Peter Yee ha lasciato un’impronta dalle dimensioni mastodontiche nel mondo del design, degli accessori, e ovviamente di Oakley, grazie a un approccio lavorativo fuori dal comune che ancora oggi mette in gioco.
«Ho bisogno di entrare in simbiosi con la persona o con la realtà per o con cui devo lavorare. Soprattutto ora che ho la mia piccola società di consulenza, PYD, sento che non posso non sviluppare un rapporto ancora più viscerale in quello che faccio: deve essere per forza così! Riesco a dare il meglio di me stesso soltanto se mi rendo conto di riuscire concretamente ad aiutare le persone, ed è quello che faccio ora, migliorare il business delle attività e delle aziende che si interfacciano con me e contano sulla mia esperienza, ma è anche quello che ho fatto con Oakley, un luogo che mi ha plasmato, ma che, con tutta onestà, anche io ho contribuito a influenzare».
Si è fatto tardi; è tempo di riaccompagnare Peter dove lo avevamo incontrato. Sua moglie, che nel frattempo si è tenuta occupata in una sessione di shopping, lo attende. Ci alziamo così dal tavolo numero 108 del locale in cui eravamo accomodati; quasi penso di portarmelo a casa come ricordo il biglietto 108 di quel tavolo, è da quel foglietto di carta che Peter – a microfoni spenti – aveva iniziato a raccontarci aneddoti che – posso scommetterci – difficilmente avrò l’opportunità di ascoltare nuovamente.
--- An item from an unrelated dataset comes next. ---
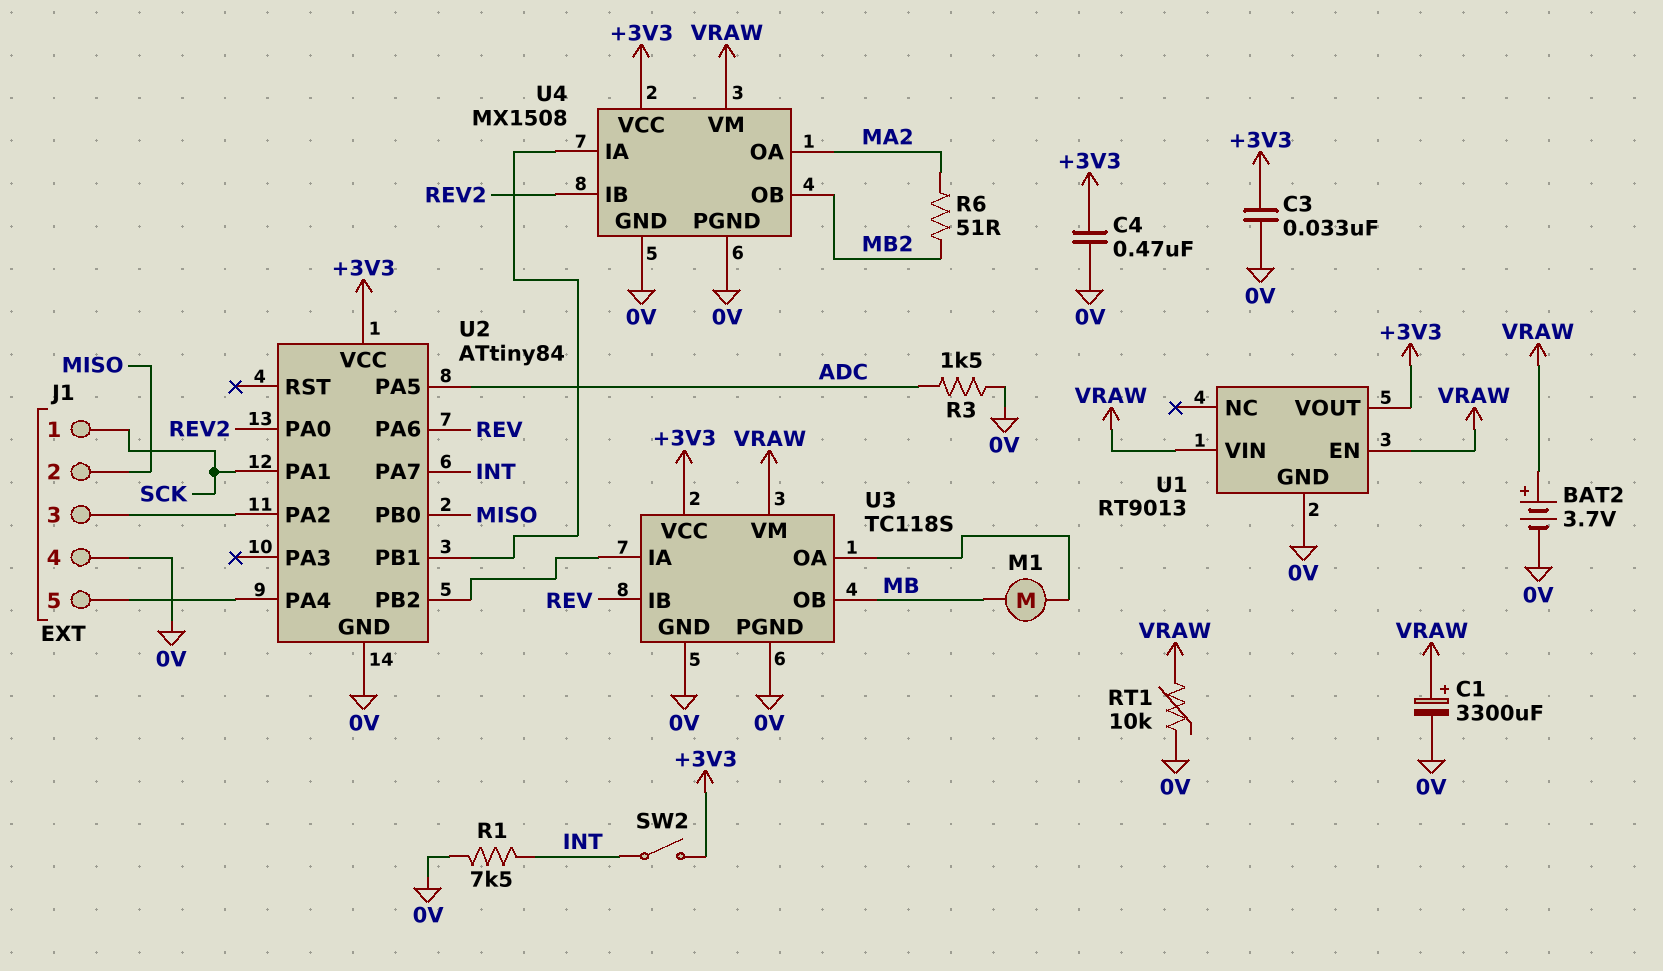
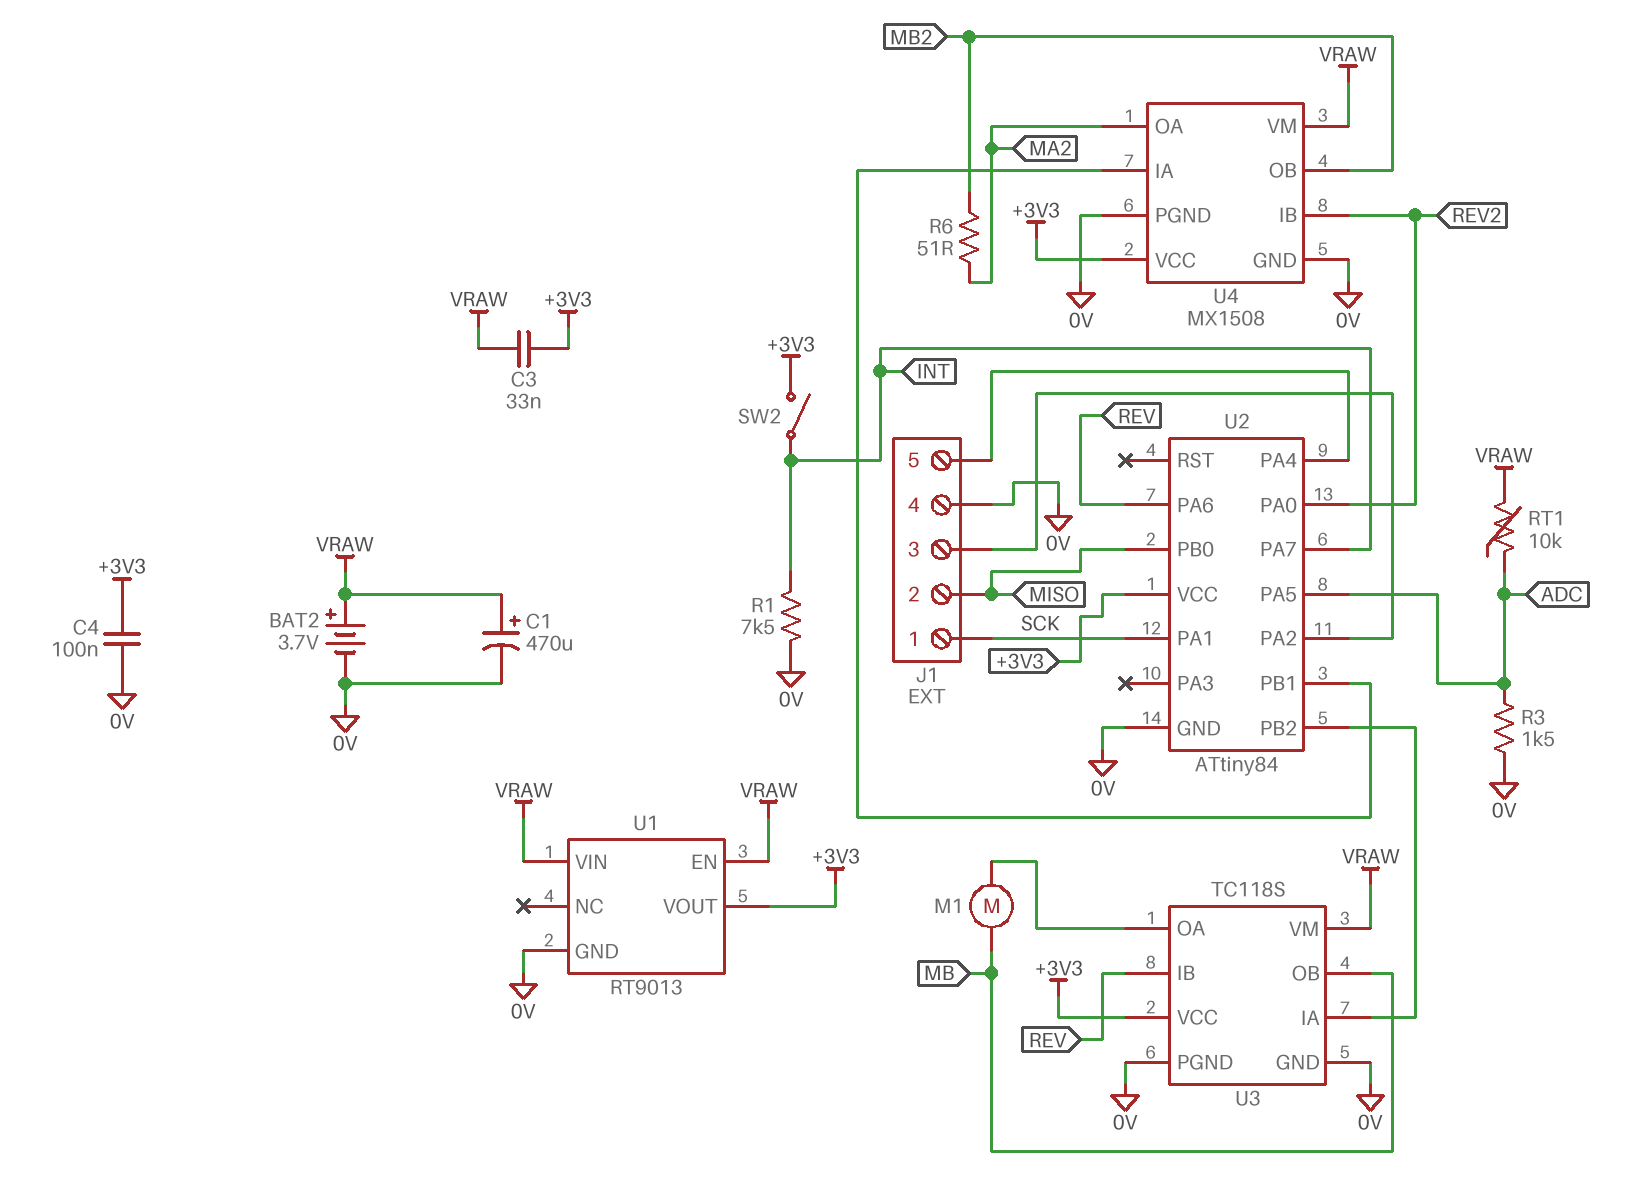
C1: 3300uF (plus VRAW, minus 0V) -> 470uF (plus VRAW, minus 0V)
C3: 33nF (+3V3, 0V) -> 33nF (+3V3, VRAW)
C4: 470nF (+3V3, 0V) -> 100nF (+3V3, 0V)
RT1: 10k (0V, VRAW) -> 10k (ADC, VRAW)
«Wow. 108. Una cifra che contiene il numero 8. È un numero di buon auspicio nella cultura cinese. E mi fa anche tornare in mente un momento importante della mia vita. Nel 1994 disegnai il modello E Wire e Jim Jannard me ne regalò un paio in tiratura limitata realizzato in oro 18 carati. C’erano 10 paia di quello speciale – e pesantissimo – E Wire, e io avevo proprio il numero 8. Un sacco di persone mi hanno fatto offerte, non l’ho mai venduto, così come non ho mai regalato occhiali o altri accessori a chi nel tempo ha provato ad approfittare del ruolo che ricoprivo… Ora però vi faccio vedere qualche video di pesca subacquea, da quando sono freelancer ho molto più tempo libero, guarda qui che pesce ho pescato!».